City, York Revolution cool with arena deal
How hard is it to switch from marketing and advertising a baseball team to marketing and advertising an ice arena?
Eric Menzer of the York Professional Baseball Club, which owns and operates the York Revolution, is confident it can be done.
The club will be taking over management of the York City Ice Arena, owned by the city, on Sept. 1. The city, which has an annual debt service payment of more than $400,000 on the ice arena after the nonprofit York City Recreation Corp. that built it in 2001 defaulted, hopes the Revolution will help stop the bleeding.
Menzer, president and general manager of the Revolution, said he can’t promise the facility will pull out of the red immediately, but it certainly will be able to tie a tourniquet by leveraging the skills that come along with owning and operating a baseball team. Those include marketing, advertising and event production.
“We already run a publicly owned building,” Menzer said of Santander Stadium, which it is leasing from the York County Industrial Authority. “We can bring what needs to be brought to bear on this.”
City officials think so, and they’re getting a deal. The contract with the Revolution is $50,000 — about $10,000 less per year than former manager Rink Management Services Corp., based in Virginia, said Mayor C. Kim Bracey. And it is structured to provide the Revolution staff with incentives to bring in more revenue while running a tight ship.

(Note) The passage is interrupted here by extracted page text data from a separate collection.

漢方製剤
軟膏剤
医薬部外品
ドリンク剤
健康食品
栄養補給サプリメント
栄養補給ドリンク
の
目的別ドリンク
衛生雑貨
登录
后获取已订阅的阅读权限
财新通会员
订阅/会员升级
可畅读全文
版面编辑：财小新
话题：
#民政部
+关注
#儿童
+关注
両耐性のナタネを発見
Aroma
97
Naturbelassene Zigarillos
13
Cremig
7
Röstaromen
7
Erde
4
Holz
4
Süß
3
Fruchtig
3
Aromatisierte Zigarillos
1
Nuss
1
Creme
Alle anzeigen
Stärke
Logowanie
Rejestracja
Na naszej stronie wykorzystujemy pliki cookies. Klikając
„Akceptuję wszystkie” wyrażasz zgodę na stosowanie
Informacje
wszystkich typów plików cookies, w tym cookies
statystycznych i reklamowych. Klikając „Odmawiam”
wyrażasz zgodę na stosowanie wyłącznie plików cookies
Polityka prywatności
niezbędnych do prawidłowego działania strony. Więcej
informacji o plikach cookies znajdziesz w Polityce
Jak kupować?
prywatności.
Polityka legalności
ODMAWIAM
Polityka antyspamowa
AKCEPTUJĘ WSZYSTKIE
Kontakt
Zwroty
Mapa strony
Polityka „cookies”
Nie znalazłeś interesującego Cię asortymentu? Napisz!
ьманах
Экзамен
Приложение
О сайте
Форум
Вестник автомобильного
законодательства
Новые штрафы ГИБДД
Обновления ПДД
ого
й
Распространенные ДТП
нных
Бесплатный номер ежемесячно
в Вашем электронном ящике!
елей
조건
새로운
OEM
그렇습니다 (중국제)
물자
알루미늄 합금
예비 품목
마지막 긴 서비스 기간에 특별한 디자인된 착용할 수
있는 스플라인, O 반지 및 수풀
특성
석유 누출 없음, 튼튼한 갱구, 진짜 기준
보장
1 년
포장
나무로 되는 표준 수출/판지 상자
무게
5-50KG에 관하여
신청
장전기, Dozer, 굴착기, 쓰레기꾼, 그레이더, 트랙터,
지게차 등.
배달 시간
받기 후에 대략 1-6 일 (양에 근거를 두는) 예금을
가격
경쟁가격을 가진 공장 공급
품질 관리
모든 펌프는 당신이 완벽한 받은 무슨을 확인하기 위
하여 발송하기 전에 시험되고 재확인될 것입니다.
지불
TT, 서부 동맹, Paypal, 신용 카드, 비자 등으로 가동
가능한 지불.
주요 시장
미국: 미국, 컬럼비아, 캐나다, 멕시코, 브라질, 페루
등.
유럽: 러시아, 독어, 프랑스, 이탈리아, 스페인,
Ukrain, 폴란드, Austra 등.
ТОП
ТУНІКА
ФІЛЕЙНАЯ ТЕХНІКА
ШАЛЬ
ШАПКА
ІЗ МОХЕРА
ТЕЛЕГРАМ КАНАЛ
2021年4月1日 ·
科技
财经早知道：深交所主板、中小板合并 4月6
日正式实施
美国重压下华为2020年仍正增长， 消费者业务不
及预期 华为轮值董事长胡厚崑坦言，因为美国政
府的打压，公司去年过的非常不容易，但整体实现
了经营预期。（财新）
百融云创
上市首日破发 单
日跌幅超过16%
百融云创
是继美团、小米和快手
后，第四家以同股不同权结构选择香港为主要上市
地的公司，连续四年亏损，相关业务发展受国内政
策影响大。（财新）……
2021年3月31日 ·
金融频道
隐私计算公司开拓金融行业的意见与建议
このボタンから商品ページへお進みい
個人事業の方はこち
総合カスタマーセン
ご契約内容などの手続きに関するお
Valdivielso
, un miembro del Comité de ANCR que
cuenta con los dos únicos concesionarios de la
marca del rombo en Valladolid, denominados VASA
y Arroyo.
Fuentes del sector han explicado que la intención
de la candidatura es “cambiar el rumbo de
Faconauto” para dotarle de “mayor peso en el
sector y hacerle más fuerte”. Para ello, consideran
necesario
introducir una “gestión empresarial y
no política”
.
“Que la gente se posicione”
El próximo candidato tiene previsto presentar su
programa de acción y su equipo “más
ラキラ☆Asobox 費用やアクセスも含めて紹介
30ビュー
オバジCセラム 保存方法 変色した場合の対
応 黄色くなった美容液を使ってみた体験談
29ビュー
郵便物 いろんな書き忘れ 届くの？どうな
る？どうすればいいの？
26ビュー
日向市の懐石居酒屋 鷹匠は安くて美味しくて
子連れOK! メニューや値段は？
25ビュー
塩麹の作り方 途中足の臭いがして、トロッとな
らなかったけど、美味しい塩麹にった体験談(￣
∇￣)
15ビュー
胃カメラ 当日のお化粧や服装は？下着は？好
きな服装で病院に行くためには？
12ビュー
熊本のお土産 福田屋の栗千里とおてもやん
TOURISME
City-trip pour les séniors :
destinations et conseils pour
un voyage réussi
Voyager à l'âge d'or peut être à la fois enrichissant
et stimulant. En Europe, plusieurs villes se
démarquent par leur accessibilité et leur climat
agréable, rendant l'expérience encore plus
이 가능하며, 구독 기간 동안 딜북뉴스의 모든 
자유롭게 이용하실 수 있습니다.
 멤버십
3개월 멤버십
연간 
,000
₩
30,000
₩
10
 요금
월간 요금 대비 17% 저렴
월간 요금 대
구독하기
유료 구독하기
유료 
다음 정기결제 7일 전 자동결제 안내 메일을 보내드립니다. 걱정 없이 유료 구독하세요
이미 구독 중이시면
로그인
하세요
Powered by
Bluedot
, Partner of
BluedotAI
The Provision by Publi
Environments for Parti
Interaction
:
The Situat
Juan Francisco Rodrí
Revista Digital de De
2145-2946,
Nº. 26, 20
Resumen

“This could open the doors to many other areas. They’re experts in the sporting world,” Bracey said. “Who knows what other uses could come out of it?”
The ice arena is making money, if you factor out the debt service.
Menzer said the arena grossed just over $1 million while operating expenses were about $850,000 for 2013. Accounting for rounding, the arena is making about $125,000 to $150,000 net income, he said.
On average, about 300,000 people use the arena in a year. It’s home to the York Ice Hockey Club, the Devils; White Rose Figure Skating Club; and the York Capitals American Indoor Football team. It also hosts other youth hockey and figure skating camps and clinics.
The facility has two NHL-regulation ice surfaces, as well as a pro shop, snack bar, locker rooms and the Bob Hoffman Foundation Fitness Center, Class Room and Community Room.
Menzer said the Revs are so confident in the soundness of the facility that he’s bringing on current general manager Mike Cleveland and an assistant. They will become employees of York Professional Baseball, and the facility will be run under the Revolution’s management practices and standards.
Meanwhile, Menzer said the organization will leverage the facility’s assets to help generate more cash. He noted the amount of outdoor advertising at the Revs’ stadium, as well as corporate sponsorships for seating and events happening there, plus Santander Bank’s having naming rights to the stadium.
The same thing could be done at the ice arena, including selling naming rights, he said.
The contract with the city is structured so the Revs get 40 percent of any advertising revenue over $10,000. At the same time, the Revs also will get 25 percent of the profit made on the sale of naming rights, up to $25,000, and share in net operating income if it exceeds $200,000 annually, Menzer said.
“There’s not been a full-blown advertising and sales effort, or marketing effort, under the previous manager,” he said. “It’s not been at the level we’ll bring. There are three core competencies we have: Advertising, marketing and event management.”
City Council President Carol Hill-Evans said the deal is a good opportunity for the city and the Revolution.
“What we thought was beneficial to the city was the fact that all the Revolution management team has done to help their own organization — their talents and resources — are going to be used to manage the ice arena,” Hill-Evans said of the city council. “In addition, it’s going to reduce the amount of expenses of how much the city spends monthly. Every penny that we can save, we’re going to.”
“Not only is it a win in that way (lower expenses), but they are also a local community company,” she said. “They know us. They’re a homegrown neighbor who cares about our community. They want to see their business thrive, but they also want to see the local community thrive.”